INSTRUCCIONES :: Vuelve a escribir los registros desde el principio hasta la línea que contiene "出品者さんと連絡を取り振り込みを済ませると（当", incluida esa línea, y cambia "Breaking News" por "Top Stories" sin tocar nada más.

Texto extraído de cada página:
——————
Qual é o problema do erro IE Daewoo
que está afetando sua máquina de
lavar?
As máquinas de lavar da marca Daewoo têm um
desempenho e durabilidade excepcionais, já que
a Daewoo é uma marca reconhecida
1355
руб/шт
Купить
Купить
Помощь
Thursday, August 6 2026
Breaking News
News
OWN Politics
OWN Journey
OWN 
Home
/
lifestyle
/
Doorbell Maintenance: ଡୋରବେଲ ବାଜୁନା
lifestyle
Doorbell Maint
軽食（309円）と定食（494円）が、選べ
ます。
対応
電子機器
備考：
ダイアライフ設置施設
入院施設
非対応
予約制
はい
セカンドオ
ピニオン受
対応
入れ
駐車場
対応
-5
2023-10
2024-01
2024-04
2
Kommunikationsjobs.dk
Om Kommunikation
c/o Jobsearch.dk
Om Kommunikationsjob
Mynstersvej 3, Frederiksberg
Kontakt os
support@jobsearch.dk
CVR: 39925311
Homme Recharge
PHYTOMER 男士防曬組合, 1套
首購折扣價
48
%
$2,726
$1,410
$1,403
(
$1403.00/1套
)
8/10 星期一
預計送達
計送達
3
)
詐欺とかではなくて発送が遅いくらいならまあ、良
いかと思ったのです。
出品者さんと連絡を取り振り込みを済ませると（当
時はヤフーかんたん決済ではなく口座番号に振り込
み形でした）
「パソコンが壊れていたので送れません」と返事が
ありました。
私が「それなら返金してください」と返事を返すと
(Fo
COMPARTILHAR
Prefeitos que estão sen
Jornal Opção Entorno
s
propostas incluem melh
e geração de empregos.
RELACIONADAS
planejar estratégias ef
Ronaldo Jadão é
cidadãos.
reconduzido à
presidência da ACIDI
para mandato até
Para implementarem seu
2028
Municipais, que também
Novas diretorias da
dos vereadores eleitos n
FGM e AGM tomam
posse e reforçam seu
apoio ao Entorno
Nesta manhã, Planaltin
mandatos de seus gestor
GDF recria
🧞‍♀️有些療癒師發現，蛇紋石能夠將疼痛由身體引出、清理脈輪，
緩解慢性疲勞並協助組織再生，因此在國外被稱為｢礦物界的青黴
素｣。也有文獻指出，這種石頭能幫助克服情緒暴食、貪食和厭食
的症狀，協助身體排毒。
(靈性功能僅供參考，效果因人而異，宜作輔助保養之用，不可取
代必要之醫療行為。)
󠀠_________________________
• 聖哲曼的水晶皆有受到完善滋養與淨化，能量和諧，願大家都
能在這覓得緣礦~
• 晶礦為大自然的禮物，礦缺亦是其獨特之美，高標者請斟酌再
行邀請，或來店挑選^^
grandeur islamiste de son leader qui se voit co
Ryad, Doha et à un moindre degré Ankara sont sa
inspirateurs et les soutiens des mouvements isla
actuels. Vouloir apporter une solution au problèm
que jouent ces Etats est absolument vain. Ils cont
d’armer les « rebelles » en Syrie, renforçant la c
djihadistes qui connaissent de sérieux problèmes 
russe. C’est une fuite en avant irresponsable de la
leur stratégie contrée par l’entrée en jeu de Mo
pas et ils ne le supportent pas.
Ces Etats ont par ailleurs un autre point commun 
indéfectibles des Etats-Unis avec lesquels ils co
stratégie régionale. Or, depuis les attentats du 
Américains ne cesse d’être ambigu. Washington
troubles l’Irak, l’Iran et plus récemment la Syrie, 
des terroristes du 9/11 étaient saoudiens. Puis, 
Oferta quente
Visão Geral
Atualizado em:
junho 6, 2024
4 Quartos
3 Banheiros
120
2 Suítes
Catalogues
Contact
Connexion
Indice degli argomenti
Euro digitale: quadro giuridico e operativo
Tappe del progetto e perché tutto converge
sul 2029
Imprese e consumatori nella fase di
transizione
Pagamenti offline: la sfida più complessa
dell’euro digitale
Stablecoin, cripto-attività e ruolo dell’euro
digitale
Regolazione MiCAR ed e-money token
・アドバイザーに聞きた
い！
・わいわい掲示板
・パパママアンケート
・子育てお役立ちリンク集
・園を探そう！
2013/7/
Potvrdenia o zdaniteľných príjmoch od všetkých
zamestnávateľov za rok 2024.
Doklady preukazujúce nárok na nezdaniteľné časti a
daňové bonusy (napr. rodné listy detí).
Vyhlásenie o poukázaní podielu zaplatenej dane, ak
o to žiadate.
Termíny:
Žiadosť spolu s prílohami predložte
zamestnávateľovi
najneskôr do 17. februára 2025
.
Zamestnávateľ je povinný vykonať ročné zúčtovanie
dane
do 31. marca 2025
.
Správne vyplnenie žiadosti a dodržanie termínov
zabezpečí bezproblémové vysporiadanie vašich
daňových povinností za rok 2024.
——————
RESPUESTA ::
Qual é o problema do erro IE Daewoo
que está afetando sua máquina de
lavar?
As máquinas de lavar da marca Daewoo têm um
desempenho e durabilidade excepcionais, já que
a Daewoo é uma marca reconhecida
1355
руб/шт
Купить
Купить
Помощь
Thursday, August 6 2026
Top Stories
News
OWN Politics
OWN Journey
OWN 
Home
/
lifestyle
/
Doorbell Maintenance: ଡୋରବେଲ ବାଜୁନା
lifestyle
Doorbell Maint
軽食（309円）と定食（494円）が、選べ
ます。
対応
電子機器
備考：
ダイアライフ設置施設
入院施設
非対応
予約制
はい
セカンドオ
ピニオン受
対応
入れ
駐車場
対応
-5
2023-10
2024-01
2024-04
2
Kommunikationsjobs.dk
Om Kommunikation
c/o Jobsearch.dk
Om Kommunikationsjob
Mynstersvej 3, Frederiksberg
Kontakt os
support@jobsearch.dk
CVR: 39925311
Homme Recharge
PHYTOMER 男士防曬組合, 1套
首購折扣價
48
%
$2,726
$1,410
$1,403
(
$1403.00/1套
)
8/10 星期一
預計送達
計送達
3
)
詐欺とかではなくて発送が遅いくらいならまあ、良
いかと思ったのです。
出品者さんと連絡を取り振り込みを済ませると（当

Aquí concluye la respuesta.